***** Source passage

On the controversy surrounding his comments, Whang said “I think it is possible to specially grant college admission to any number of (star athletes). But on whether the athletes receive a proper education while going to college, on whether colleges have a real interest in educating these students, right now they do not” and “they are only a means to gain publicity and the students grow up really as sports machines completely swayed by sports. And when that student graduates from college is he or she really a person at the intellectual level of a person who graduated from a 4-year university? And later when [that person] does a masters or doctorate program and even becomes a professor in that field, we already saw through athlete Dae Sung Moon's case how the dissertation is not written but copied from other sources” and “we discussed this issue from the perspective of psychological reasoning, from the side of let's think about this aspect, but if [Yuna Kim] thought of this as talking about her and sues then who in Korea would raise questions about a problem or issue that makes us frustrated?” Whang expressed his frustrations for having been weirdly attacked for trying to raise an educational issue. He did not back down from his opinion saying, “I just called it as I saw it,” but apologized for the discomfort Yuna Kim may have felt being taken as an example and stepped down from the radio program “Mi Hwa Kim's Everybody.”

**********
***** Data supplied

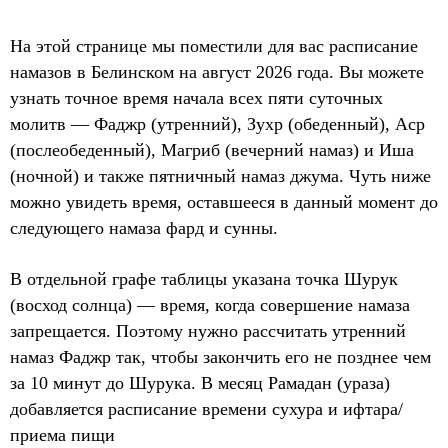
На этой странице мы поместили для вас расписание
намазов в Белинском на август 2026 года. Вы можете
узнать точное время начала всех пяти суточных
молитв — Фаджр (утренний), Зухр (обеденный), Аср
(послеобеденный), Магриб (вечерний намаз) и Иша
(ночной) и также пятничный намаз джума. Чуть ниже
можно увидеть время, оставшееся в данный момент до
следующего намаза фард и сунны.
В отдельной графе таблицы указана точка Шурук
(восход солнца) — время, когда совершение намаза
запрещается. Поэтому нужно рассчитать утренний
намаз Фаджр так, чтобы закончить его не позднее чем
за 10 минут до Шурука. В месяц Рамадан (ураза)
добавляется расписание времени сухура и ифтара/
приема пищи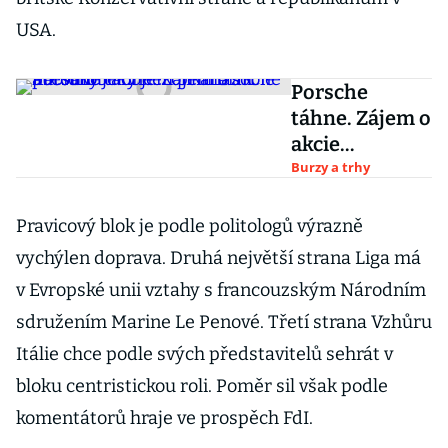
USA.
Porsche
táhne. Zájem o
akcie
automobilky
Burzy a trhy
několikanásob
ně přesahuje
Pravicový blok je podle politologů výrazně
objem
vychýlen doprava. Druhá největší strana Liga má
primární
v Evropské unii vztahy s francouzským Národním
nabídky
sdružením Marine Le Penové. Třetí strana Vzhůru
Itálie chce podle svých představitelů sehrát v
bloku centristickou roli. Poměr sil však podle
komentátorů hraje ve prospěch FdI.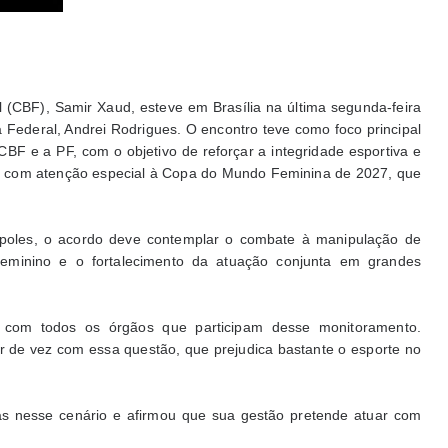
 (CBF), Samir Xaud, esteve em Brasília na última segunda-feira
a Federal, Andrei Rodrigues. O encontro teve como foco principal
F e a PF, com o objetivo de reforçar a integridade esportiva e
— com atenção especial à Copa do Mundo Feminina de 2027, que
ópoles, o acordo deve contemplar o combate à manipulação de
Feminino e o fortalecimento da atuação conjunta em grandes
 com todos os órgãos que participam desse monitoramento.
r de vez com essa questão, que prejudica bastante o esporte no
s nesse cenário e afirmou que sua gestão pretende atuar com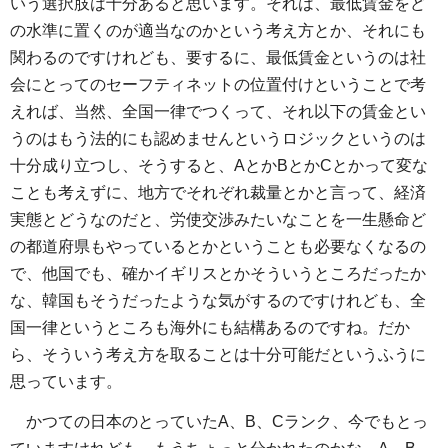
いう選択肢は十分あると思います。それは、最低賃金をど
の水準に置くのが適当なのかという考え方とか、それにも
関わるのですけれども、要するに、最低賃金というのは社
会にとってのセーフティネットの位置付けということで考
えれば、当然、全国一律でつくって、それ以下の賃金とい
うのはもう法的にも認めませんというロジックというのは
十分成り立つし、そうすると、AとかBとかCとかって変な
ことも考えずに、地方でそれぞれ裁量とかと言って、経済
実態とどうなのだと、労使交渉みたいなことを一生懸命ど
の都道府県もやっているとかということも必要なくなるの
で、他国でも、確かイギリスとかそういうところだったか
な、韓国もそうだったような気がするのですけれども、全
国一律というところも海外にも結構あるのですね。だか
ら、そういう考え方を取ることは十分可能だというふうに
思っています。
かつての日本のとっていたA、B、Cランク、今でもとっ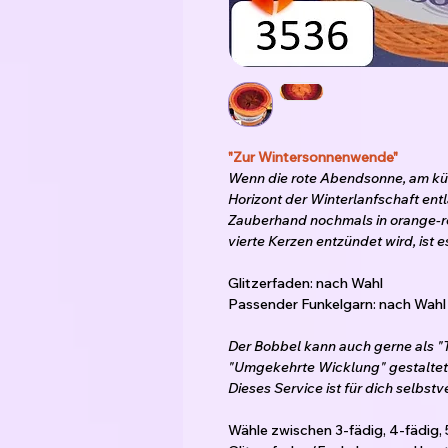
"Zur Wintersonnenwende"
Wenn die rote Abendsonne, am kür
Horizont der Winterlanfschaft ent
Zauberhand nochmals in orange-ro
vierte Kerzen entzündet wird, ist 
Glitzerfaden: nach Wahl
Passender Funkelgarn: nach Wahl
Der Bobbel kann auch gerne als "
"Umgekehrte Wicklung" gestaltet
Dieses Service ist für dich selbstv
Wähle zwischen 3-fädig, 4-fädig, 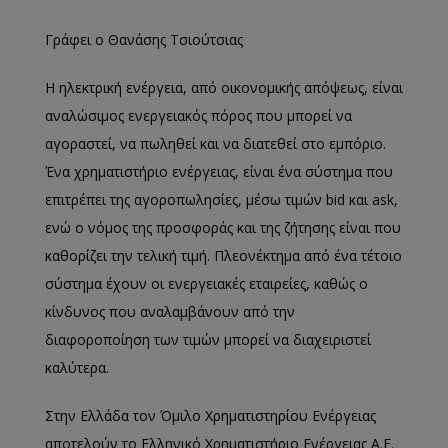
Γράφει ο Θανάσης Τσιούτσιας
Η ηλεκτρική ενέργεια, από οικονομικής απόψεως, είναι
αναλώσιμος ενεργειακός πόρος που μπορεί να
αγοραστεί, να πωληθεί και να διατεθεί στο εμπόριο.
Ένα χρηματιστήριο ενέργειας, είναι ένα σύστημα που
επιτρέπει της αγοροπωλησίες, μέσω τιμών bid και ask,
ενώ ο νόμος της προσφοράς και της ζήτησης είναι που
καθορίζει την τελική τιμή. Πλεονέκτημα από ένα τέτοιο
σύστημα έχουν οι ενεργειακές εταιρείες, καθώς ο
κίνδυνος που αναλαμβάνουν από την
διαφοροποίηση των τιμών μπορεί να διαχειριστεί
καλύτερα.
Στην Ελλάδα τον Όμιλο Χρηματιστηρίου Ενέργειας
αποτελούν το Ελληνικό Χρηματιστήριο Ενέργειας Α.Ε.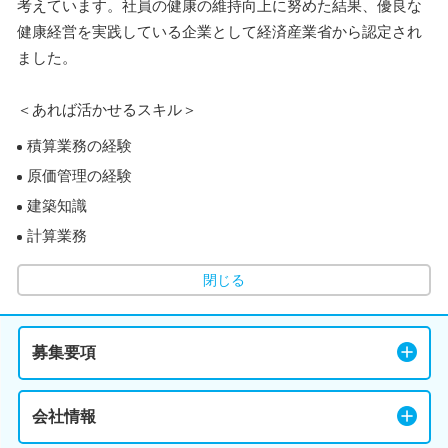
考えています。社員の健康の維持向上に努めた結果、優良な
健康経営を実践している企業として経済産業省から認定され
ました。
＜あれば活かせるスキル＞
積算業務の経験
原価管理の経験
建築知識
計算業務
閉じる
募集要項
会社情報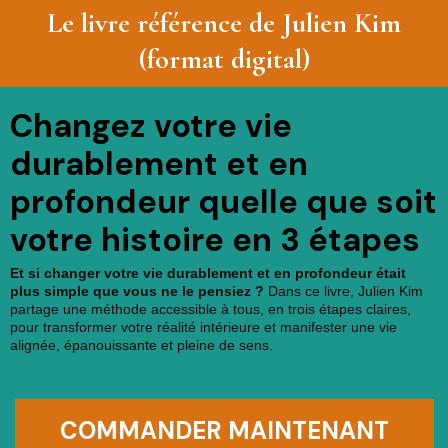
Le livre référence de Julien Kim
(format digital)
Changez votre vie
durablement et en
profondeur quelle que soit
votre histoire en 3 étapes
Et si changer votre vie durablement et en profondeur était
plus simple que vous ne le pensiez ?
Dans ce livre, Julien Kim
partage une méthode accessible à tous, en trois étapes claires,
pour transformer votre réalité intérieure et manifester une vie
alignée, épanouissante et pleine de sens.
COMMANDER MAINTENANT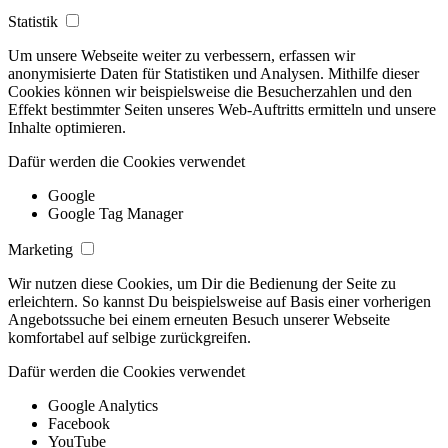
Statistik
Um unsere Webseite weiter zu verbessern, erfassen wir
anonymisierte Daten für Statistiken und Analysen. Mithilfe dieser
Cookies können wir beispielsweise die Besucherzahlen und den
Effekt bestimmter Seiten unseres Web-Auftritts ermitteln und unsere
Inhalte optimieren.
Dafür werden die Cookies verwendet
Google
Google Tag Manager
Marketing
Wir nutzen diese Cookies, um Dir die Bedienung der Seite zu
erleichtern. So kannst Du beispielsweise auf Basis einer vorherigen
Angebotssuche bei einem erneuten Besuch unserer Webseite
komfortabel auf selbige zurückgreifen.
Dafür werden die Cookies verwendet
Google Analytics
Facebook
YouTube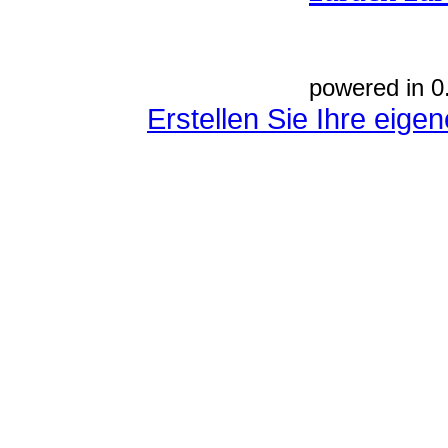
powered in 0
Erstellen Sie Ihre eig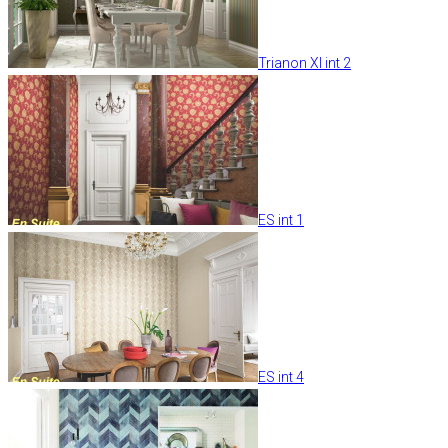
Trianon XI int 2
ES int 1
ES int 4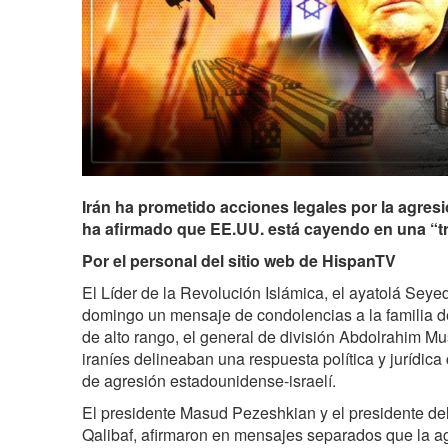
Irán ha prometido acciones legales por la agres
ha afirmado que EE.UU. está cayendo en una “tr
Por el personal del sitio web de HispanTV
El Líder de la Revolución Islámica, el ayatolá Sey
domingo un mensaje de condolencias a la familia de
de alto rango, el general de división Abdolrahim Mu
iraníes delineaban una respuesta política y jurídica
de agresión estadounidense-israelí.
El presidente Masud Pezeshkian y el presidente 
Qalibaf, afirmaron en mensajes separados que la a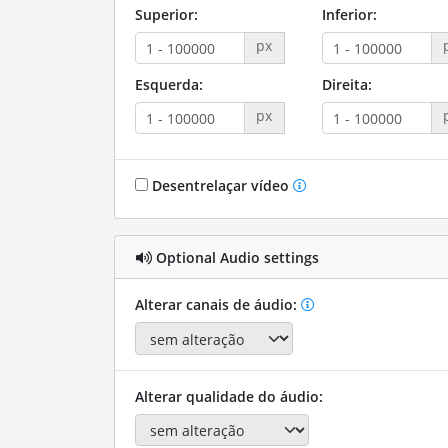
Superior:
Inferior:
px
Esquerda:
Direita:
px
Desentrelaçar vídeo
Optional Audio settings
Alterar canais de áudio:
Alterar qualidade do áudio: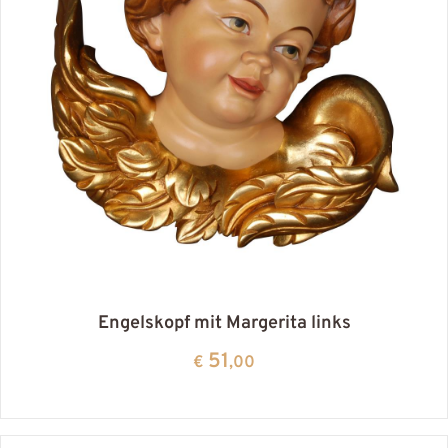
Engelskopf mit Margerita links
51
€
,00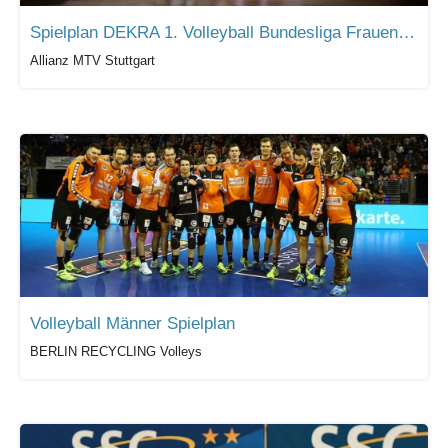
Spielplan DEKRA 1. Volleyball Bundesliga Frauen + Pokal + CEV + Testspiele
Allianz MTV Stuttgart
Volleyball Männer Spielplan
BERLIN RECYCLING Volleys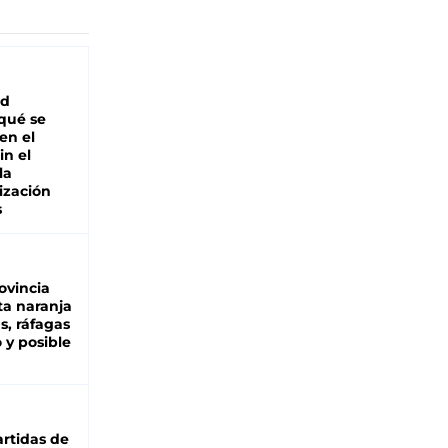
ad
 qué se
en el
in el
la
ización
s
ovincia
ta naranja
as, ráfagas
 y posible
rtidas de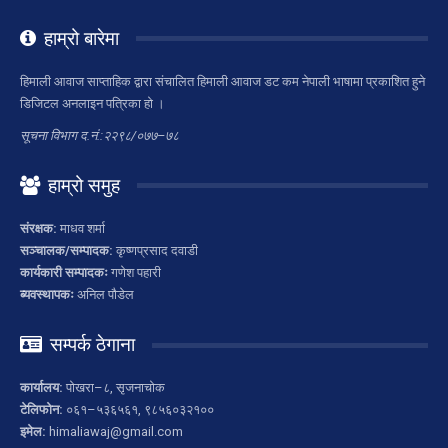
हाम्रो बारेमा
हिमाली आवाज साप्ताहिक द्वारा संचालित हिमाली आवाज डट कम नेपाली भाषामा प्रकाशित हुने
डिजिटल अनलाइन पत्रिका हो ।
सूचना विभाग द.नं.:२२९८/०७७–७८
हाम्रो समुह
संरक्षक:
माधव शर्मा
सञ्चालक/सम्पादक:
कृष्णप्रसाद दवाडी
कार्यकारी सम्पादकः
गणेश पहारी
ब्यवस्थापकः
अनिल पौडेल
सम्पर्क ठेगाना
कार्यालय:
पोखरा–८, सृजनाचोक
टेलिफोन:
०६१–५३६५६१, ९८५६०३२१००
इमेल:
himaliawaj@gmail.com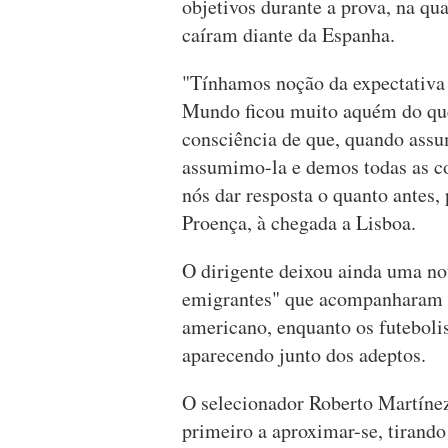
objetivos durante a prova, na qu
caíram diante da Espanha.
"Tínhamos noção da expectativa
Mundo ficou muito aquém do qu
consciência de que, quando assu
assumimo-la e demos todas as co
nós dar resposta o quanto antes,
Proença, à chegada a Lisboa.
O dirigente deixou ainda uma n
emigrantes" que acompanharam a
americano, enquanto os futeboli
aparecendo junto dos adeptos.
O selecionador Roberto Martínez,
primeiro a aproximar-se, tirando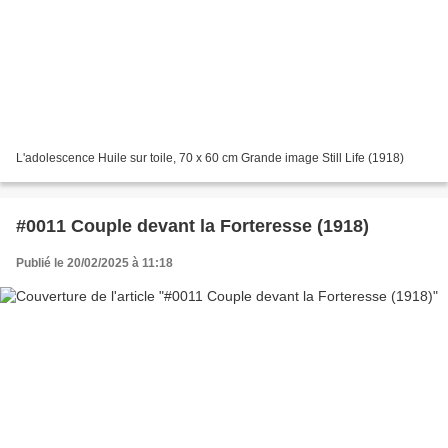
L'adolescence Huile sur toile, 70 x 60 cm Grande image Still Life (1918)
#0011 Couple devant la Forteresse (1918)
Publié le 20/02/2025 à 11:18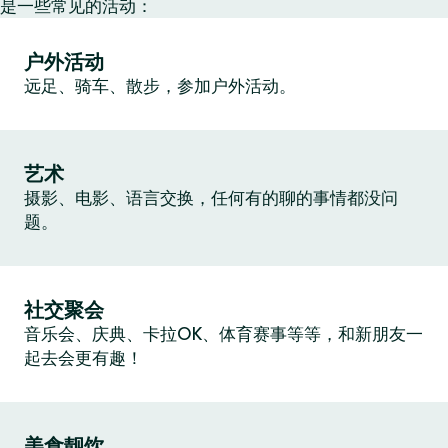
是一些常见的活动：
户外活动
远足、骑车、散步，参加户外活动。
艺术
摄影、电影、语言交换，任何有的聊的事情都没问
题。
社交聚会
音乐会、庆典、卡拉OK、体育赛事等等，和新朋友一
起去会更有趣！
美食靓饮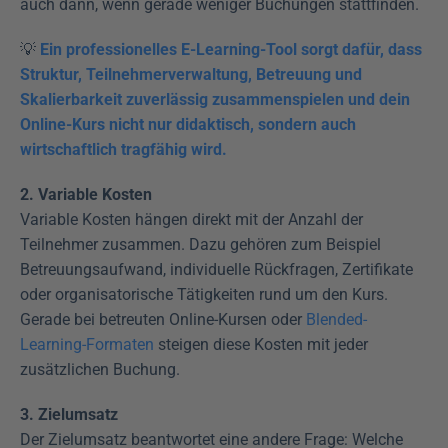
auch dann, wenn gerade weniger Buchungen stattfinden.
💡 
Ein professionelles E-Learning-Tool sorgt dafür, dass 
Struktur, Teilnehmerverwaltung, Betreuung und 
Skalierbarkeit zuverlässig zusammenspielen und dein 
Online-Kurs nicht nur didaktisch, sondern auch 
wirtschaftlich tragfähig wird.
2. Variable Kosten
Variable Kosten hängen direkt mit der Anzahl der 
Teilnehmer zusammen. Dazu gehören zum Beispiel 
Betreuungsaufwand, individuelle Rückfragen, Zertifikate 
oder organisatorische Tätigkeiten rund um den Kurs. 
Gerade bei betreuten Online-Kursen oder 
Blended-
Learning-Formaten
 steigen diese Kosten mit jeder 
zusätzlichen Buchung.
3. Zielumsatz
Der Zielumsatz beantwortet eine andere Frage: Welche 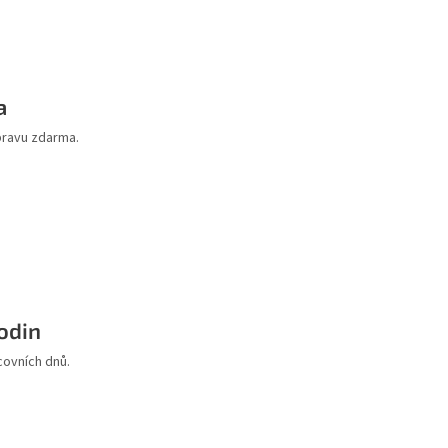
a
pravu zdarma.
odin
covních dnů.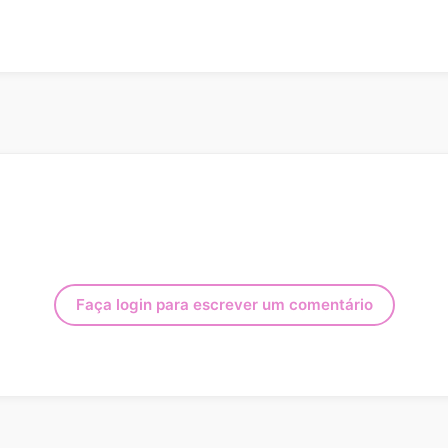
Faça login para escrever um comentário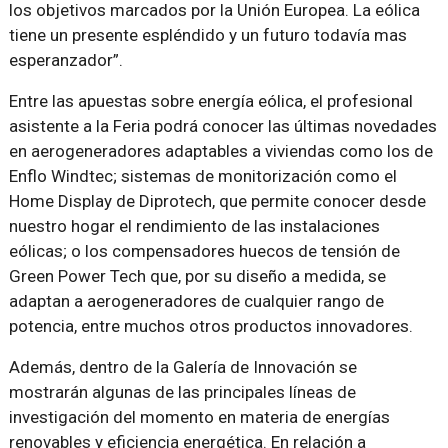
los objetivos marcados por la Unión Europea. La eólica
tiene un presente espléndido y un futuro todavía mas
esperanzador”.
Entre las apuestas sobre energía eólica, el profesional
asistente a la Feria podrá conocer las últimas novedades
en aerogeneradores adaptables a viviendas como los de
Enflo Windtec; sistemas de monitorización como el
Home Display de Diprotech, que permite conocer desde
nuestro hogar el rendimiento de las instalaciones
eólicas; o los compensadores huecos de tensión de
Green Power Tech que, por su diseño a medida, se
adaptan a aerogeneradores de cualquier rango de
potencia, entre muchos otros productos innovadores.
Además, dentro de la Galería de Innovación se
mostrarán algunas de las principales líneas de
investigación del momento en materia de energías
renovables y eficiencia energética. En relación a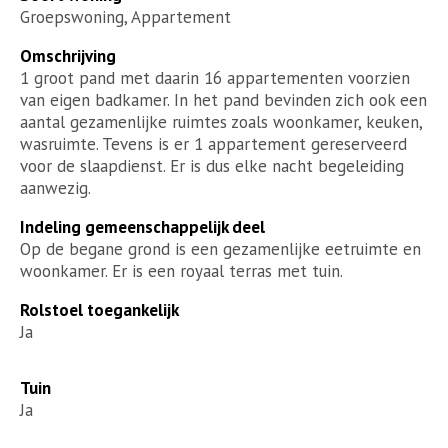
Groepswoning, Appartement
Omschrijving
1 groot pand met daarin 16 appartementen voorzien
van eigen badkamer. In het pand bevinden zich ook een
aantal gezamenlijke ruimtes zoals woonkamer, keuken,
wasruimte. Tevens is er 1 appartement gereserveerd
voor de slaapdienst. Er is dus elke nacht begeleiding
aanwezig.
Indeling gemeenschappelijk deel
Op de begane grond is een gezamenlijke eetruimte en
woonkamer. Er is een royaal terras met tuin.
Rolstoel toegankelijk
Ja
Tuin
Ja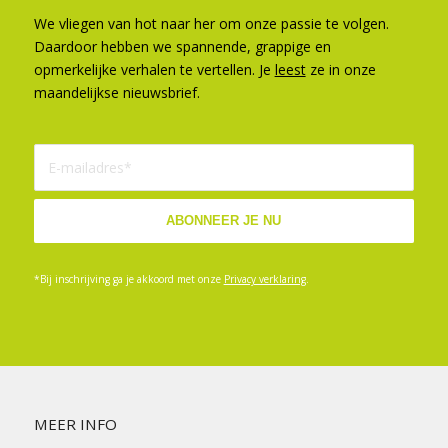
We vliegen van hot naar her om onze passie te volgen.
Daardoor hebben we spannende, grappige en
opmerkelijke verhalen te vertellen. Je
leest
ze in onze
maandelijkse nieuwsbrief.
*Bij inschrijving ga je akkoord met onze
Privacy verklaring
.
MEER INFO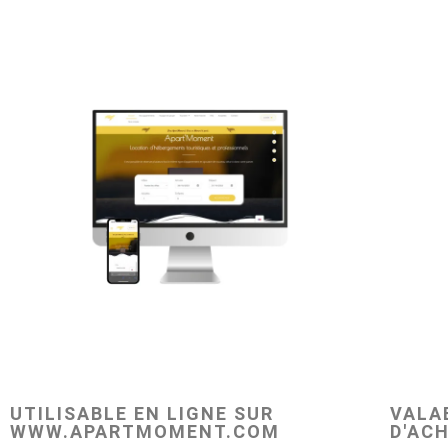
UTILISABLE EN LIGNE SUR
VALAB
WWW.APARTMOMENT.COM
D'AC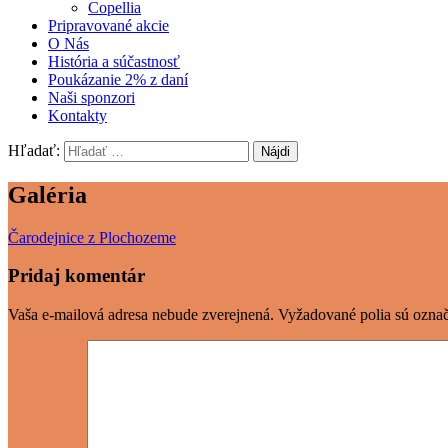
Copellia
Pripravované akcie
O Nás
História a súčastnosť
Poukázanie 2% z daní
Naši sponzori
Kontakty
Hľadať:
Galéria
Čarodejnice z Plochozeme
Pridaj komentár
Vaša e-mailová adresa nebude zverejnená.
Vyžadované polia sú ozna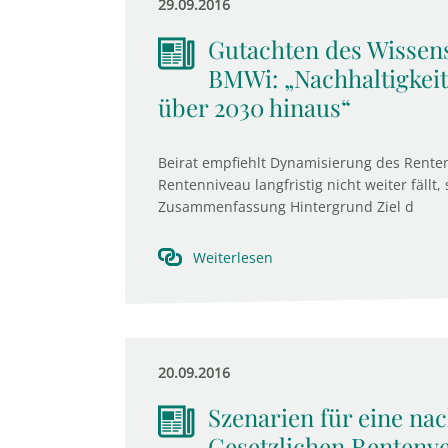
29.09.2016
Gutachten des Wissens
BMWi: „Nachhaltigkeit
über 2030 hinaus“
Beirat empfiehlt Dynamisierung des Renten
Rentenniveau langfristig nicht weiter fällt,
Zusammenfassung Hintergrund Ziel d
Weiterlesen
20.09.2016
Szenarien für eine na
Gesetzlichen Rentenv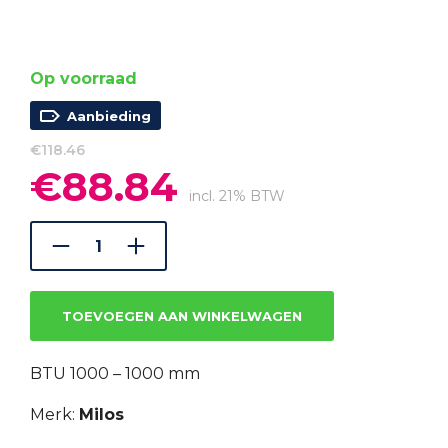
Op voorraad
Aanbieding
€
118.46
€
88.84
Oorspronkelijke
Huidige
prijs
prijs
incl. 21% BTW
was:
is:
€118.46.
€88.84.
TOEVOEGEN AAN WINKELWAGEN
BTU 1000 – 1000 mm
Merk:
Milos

**********

**Problem statement**
According to the text on Whang's comments, which radio program did Whang step down from?

**Task output**
"Mi Hwa Kim's Everybody"